# To do
Print all entries below exactly, without images.

# Entries shown
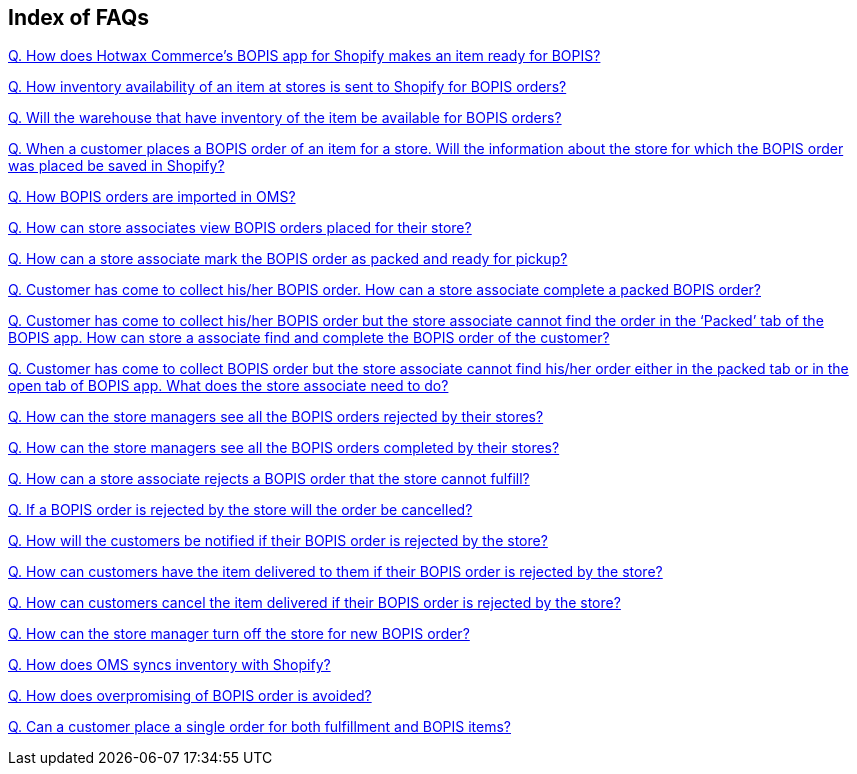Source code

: == Index of FAQs

link:https://github.com/hotwax/oms-documentation/blob/bopis/BOPIS/FAQs/Q.%20How%20does%20Hotwax%20Commerce’s%20BOPIS%20app%20for%20Shopify%20makes%20an%20item%20ready%20for%20BOPIS%3F.adoc[Q. How does Hotwax Commerce’s BOPIS app for Shopify makes an item ready for BOPIS?]

link:https://github.com/hotwax/oms-documentation/blob/bopis/BOPIS/FAQs/Q.%20How%20inventory%20availability%20of%20an%20item%20at%20stores%20is%20sent%20to%20Shopify%20for%20BOPIS%20orders%3F.adoc[Q. How inventory availability of an item at stores is sent to Shopify for BOPIS orders?]

link:https://github.com/hotwax/oms-documentation/blob/bopis/BOPIS/FAQs/Q.%20Will%20the%20warehouse%20that%20have%20inventory%20of%20the%20item%20be%20available%20for%20BOPIS%20orders%3F.adoc[Q. Will the warehouse that have inventory of the item be available for BOPIS orders?]

link:https://github.com/hotwax/oms-documentation/blob/bopis/BOPIS/FAQs/Q.%20When%20a%20customer%20places%20a%20BOPIS%20order%20of%20an%20item%20for%20a%20store.%20Will%20the%20information%20about%20the%20store%20for%20which%20the%20BOPIS%20order%20was%20placed%20be%20saved%20in%20Shopify%3F.adoc[Q. When a customer places a BOPIS order of an item for a store. Will the information about the store for which the BOPIS order was placed be saved in Shopify?]

link:https://github.com/hotwax/oms-documentation/blob/bopis/BOPIS/FAQs/Q.%20How%20BOPIS%20orders%20are%20imported%20in%20OMS%3F.adoc[Q. How BOPIS orders are imported in OMS?]

link:https://github.com/hotwax/oms-documentation/blob/bopis/BOPIS/FAQs/Q.%20How%20can%20store%20associates%20view%20BOPIS%20orders%20placed%20for%20their%20store%3F.adoc[Q. How can store associates view BOPIS orders placed for their store?]

link:https://github.com/hotwax/oms-documentation/blob/bopis/BOPIS/FAQs/Q.%20How%20can%20a%20store%20associate%20mark%20the%20BOPIS%20order%20as%20packed%20and%20ready%20for%20pickup%3F.adoc[Q. How can a store associate mark the BOPIS order as packed and ready for pickup?]

link:https://github.com/hotwax/oms-documentation/blob/bopis/BOPIS/FAQs/Q.%20Customer%20has%20come%20to%20collect%20his-her%20BOPIS%20order.%20How%20can%20a%20store%20associate%20complete%20a%20packed%20BOPIS%20order%3F.adoc[Q. Customer has come to collect his/her BOPIS order. How can a store associate complete a packed BOPIS order?]

link:https://github.com/hotwax/oms-documentation/blob/bopis/BOPIS/FAQs/Q.%20Customer%20has%20come%20to%20collect%20his-her%20BOPIS%20order%20but%20the%20store%20associate%20cannot%20find%20the%20order%20in%20the%20‘Packed’%20tab%20of%20the%20BOPIS%20app.%20How%20can%20store%20a%20associate%20find%20and%20complete%20the%20BOPIS%20order%20of%20the%20customer%3F.adoc[Q. Customer has come to collect his/her BOPIS order but the store associate cannot find the order in the ‘Packed’ tab of the BOPIS app. How can store a associate find and complete the BOPIS order of the customer?]

link:https://github.com/hotwax/oms-documentation/blob/bopis/BOPIS/FAQs/Q.%20Customer%20has%20come%20to%20collect%20BOPIS%20order%20but%20the%20store%20associate%20cannot%20find%20his-her%20order%20either%20in%20the%20packed%20tab%20or%20in%20the%20open%20tab%20of%20BOPIS%20app.%20What%20does%20the%20store%20associate%20need%20to%20do%3F.adoc[Q. Customer has come to collect BOPIS order but the store associate cannot find his/her order either in the packed tab or in the open tab of BOPIS app. What does the store associate need to do?]

link:https://github.com/hotwax/oms-documentation/blob/bopis/BOPIS/FAQs/Q.%20How%20can%20the%20store%20managers%20see%20all%20the%20BOPIS%20orders%20rejected%20by%20their%20stores%3F.adoc[Q. How can the store managers see all the BOPIS orders rejected by their stores?]

link:https://github.com/hotwax/oms-documentation/blob/bopis/BOPIS/FAQs/Q.%20How%20can%20the%20store%20managers%20see%20all%20the%20BOPIS%20orders%20completed%20by%20their%20stores%3F.adoc[Q. How can the store managers see all the BOPIS orders completed by their stores?]

link:https://github.com/hotwax/oms-documentation/blob/bopis/BOPIS/FAQs/Q.%20How%20can%20a%20store%20associate%20rejects%20a%20BOPIS%20order%20that%20the%20store%20cannot%20fulfill%3F.adoc[Q. How can a store associate rejects a BOPIS order that the store cannot fulfill?]

link:https://github.com/hotwax/oms-documentation/blob/bopis/BOPIS/FAQs/Q.%20If%20a%20BOPIS%20order%20is%20rejected%20by%20the%20store%20will%20the%20order%20be%20cancelled%3F.adoc[Q. If a BOPIS order is rejected by the store will the order be cancelled?]

link:https://github.com/hotwax/oms-documentation/blob/bopis/BOPIS/FAQs/Q.%20How%20will%20the%20customers%20be%20notified%20if%20their%20BOPIS%20order%20is%20rejected%20by%20the%20store%3F.adoc[Q. How will the customers be notified if their BOPIS order is rejected by the store?]

link:https://github.com/hotwax/oms-documentation/blob/bopis/BOPIS/FAQs/Q.%20How%20can%20customers%20have%20the%20item%20delivered%20to%20them%20if%20their%20BOPIS%20order%20is%20rejected%20by%20the%20store%3F.adoc[Q. How can customers have the item delivered to them if their BOPIS order is rejected by the store?]

link:https://github.com/hotwax/oms-documentation/blob/bopis/BOPIS/FAQs/Q.%20How%20can%20customers%20cancel%20the%20item%20delivered%20if%20their%20BOPIS%20order%20is%20rejected%20by%20the%20store%3F.adoc[Q. How can customers cancel the item delivered if their BOPIS order is rejected by the store?]

link:https://github.com/hotwax/oms-documentation/blob/bopis/BOPIS/FAQs/Q.%20How%20can%20the%20store%20manager%20turn%20off%20the%20store%20for%20new%20BOPIS%20order%3F.adoc[Q. How can the store manager turn off the store for new BOPIS order?]

link:https://github.com/hotwax/oms-documentation/blob/bopis/BOPIS/FAQs/Q.%20How%20does%20OMS%20syncs%20inventory%20with%20Shopify%3F.adoc[Q. How does OMS syncs inventory with Shopify?]

link:https://github.com/hotwax/oms-documentation/blob/bopis/BOPIS/FAQs/Q.%20How%20does%20overpromising%20of%20BOPIS%20order%20is%20avoided%3F.adoc[Q. How does overpromising of BOPIS order is avoided?]

link:https://github.com/hotwax/oms-documentation/blob/bopis/BOPIS/FAQs/Q.%20Can%20a%20customer%20place%20a%20single%20order%20for%20both%20fulfillment%20and%20BOPIS%20items%3F.adoc[Q. Can a customer place a single order for both fulfillment and BOPIS items?]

# Solution to the exercise
Source code

: == Index of FAQs

link:https://github.com/hotwax/oms-documentation/blob/bopis/BOPIS/FAQs/Q.%20How%20does%20Hotwax%20Commerce’s%20BOPIS%20app%20for%20Shopify%20makes%20an%20item%20ready%20for%20BOPIS%3F.adoc[Q. How does Hotwax Commerce’s BOPIS app for Shopify makes an item ready for BOPIS?]

link:https://github.com/hotwax/oms-documentation/blob/bopis/BOPIS/FAQs/Q.%20How%20inventory%20availability%20of%20an%20item%20at%20stores%20is%20sent%20to%20Shopify%20for%20BOPIS%20orders%3F.adoc[Q. How inventory availability of an item at stores is sent to Shopify for BOPIS orders?]

link:https://github.com/hotwax/oms-documentation/blob/bopis/BOPIS/FAQs/Q.%20Will%20the%20warehouse%20that%20have%20inventory%20of%20the%20item%20be%20available%20for%20BOPIS%20orders%3F.adoc[Q. Will the warehouse that have inventory of the item be available for BOPIS orders?]

link:https://github.com/hotwax/oms-documentation/blob/bopis/BOPIS/FAQs/Q.%20When%20a%20customer%20places%20a%20BOPIS%20order%20of%20an%20item%20for%20a%20store.%20Will%20the%20information%20about%20the%20store%20for%20which%20the%20BOPIS%20order%20was%20placed%20be%20saved%20in%20Shopify%3F.adoc[Q. When a customer places a BOPIS order of an item for a store. Will the information about the store for which the BOPIS order was placed be saved in Shopify?]

link:https://github.com/hotwax/oms-documentation/blob/bopis/BOPIS/FAQs/Q.%20How%20BOPIS%20orders%20are%20imported%20in%20OMS%3F.adoc[Q. How BOPIS orders are imported in OMS?]

link:https://github.com/hotwax/oms-documentation/blob/bopis/BOPIS/FAQs/Q.%20How%20can%20store%20associates%20view%20BOPIS%20orders%20placed%20for%20their%20store%3F.adoc[Q. How can store associates view BOPIS orders placed for their store?]

link:https://github.com/hotwax/oms-documentation/blob/bopis/BOPIS/FAQs/Q.%20How%20can%20a%20store%20associate%20mark%20the%20BOPIS%20order%20as%20packed%20and%20ready%20for%20pickup%3F.adoc[Q. How can a store associate mark the BOPIS order as packed and ready for pickup?]

link:https://github.com/hotwax/oms-documentation/blob/bopis/BOPIS/FAQs/Q.%20Customer%20has%20come%20to%20collect%20his-her%20BOPIS%20order.%20How%20can%20a%20store%20associate%20complete%20a%20packed%20BOPIS%20order%3F.adoc[Q. Customer has come to collect his/her BOPIS order. How can a store associate complete a packed BOPIS order?]

link:https://github.com/hotwax/oms-documentation/blob/bopis/BOPIS/FAQs/Q.%20Customer%20has%20come%20to%20collect%20his-her%20BOPIS%20order%20but%20the%20store%20associate%20cannot%20find%20the%20order%20in%20the%20‘Packed’%20tab%20of%20the%20BOPIS%20app.%20How%20can%20store%20a%20associate%20find%20and%20complete%20the%20BOPIS%20order%20of%20the%20customer%3F.adoc[Q. Customer has come to collect his/her BOPIS order but the store associate cannot find the order in the ‘Packed’ tab of the BOPIS app. How can store a associate find and complete the BOPIS order of the customer?]

link:https://github.com/hotwax/oms-documentation/blob/bopis/BOPIS/FAQs/Q.%20Customer%20has%20come%20to%20collect%20BOPIS%20order%20but%20the%20store%20associate%20cannot%20find%20his-her%20order%20either%20in%20the%20packed%20tab%20or%20in%20the%20open%20tab%20of%20BOPIS%20app.%20What%20does%20the%20store%20associate%20need%20to%20do%3F.adoc[Q. Customer has come to collect BOPIS order but the store associate cannot find his/her order either in the packed tab or in the open tab of BOPIS app. What does the store associate need to do?]

link:https://github.com/hotwax/oms-documentation/blob/bopis/BOPIS/FAQs/Q.%20How%20can%20the%20store%20managers%20see%20all%20the%20BOPIS%20orders%20rejected%20by%20their%20stores%3F.adoc[Q. How can the store managers see all the BOPIS orders rejected by their stores?]

link:https://github.com/hotwax/oms-documentation/blob/bopis/BOPIS/FAQs/Q.%20How%20can%20the%20store%20managers%20see%20all%20the%20BOPIS%20orders%20completed%20by%20their%20stores%3F.adoc[Q. How can the store managers see all the BOPIS orders completed by their stores?]

link:https://github.com/hotwax/oms-documentation/blob/bopis/BOPIS/FAQs/Q.%20How%20can%20a%20store%20associate%20rejects%20a%20BOPIS%20order%20that%20the%20store%20cannot%20fulfill%3F.adoc[Q. How can a store associate rejects a BOPIS order that the store cannot fulfill?]

link:https://github.com/hotwax/oms-documentation/blob/bopis/BOPIS/FAQs/Q.%20If%20a%20BOPIS%20order%20is%20rejected%20by%20the%20store%20will%20the%20order%20be%20cancelled%3F.adoc[Q. If a BOPIS order is rejected by the store will the order be cancelled?]

link:https://github.com/hotwax/oms-documentation/blob/bopis/BOPIS/FAQs/Q.%20How%20will%20the%20customers%20be%20notified%20if%20their%20BOPIS%20order%20is%20rejected%20by%20the%20store%3F.adoc[Q. How will the customers be notified if their BOPIS order is rejected by the store?]

link:https://github.com/hotwax/oms-documentation/blob/bopis/BOPIS/FAQs/Q.%20How%20can%20customers%20have%20the%20item%20delivered%20to%20them%20if%20their%20BOPIS%20order%20is%20rejected%20by%20the%20store%3F.adoc[Q. How can customers have the item delivered to them if their BOPIS order is rejected by the store?]

link:https://github.com/hotwax/oms-documentation/blob/bopis/BOPIS/FAQs/Q.%20How%20can%20customers%20cancel%20the%20item%20delivered%20if%20their%20BOPIS%20order%20is%20rejected%20by%20the%20store%3F.adoc[Q. How can customers cancel the item delivered if their BOPIS order is rejected by the store?]

link:https://github.com/hotwax/oms-documentation/blob/bopis/BOPIS/FAQs/Q.%20How%20can%20the%20store%20manager%20turn%20off%20the%20store%20for%20new%20BOPIS%20order%3F.adoc[Q. How can the store manager turn off the store for new BOPIS order?]

link:https://github.com/hotwax/oms-documentation/blob/bopis/BOPIS/FAQs/Q.%20How%20does%20OMS%20syncs%20inventory%20with%20Shopify%3F.adoc[Q. How does OMS syncs inventory with Shopify?]

link:https://github.com/hotwax/oms-documentation/blob/bopis/BOPIS/FAQs/Q.%20How%20does%20overpromising%20of%20BOPIS%20order%20is%20avoided%3F.adoc[Q. How does overpromising of BOPIS order is avoided?]

link:https://github.com/hotwax/oms-documentation/blob/bopis/BOPIS/FAQs/Q.%20Can%20a%20customer%20place%20a%20single%20order%20for%20both%20fulfillment%20and%20BOPIS%20items%3F.adoc[Q. Can a customer place a single order for both fulfillment and BOPIS items?]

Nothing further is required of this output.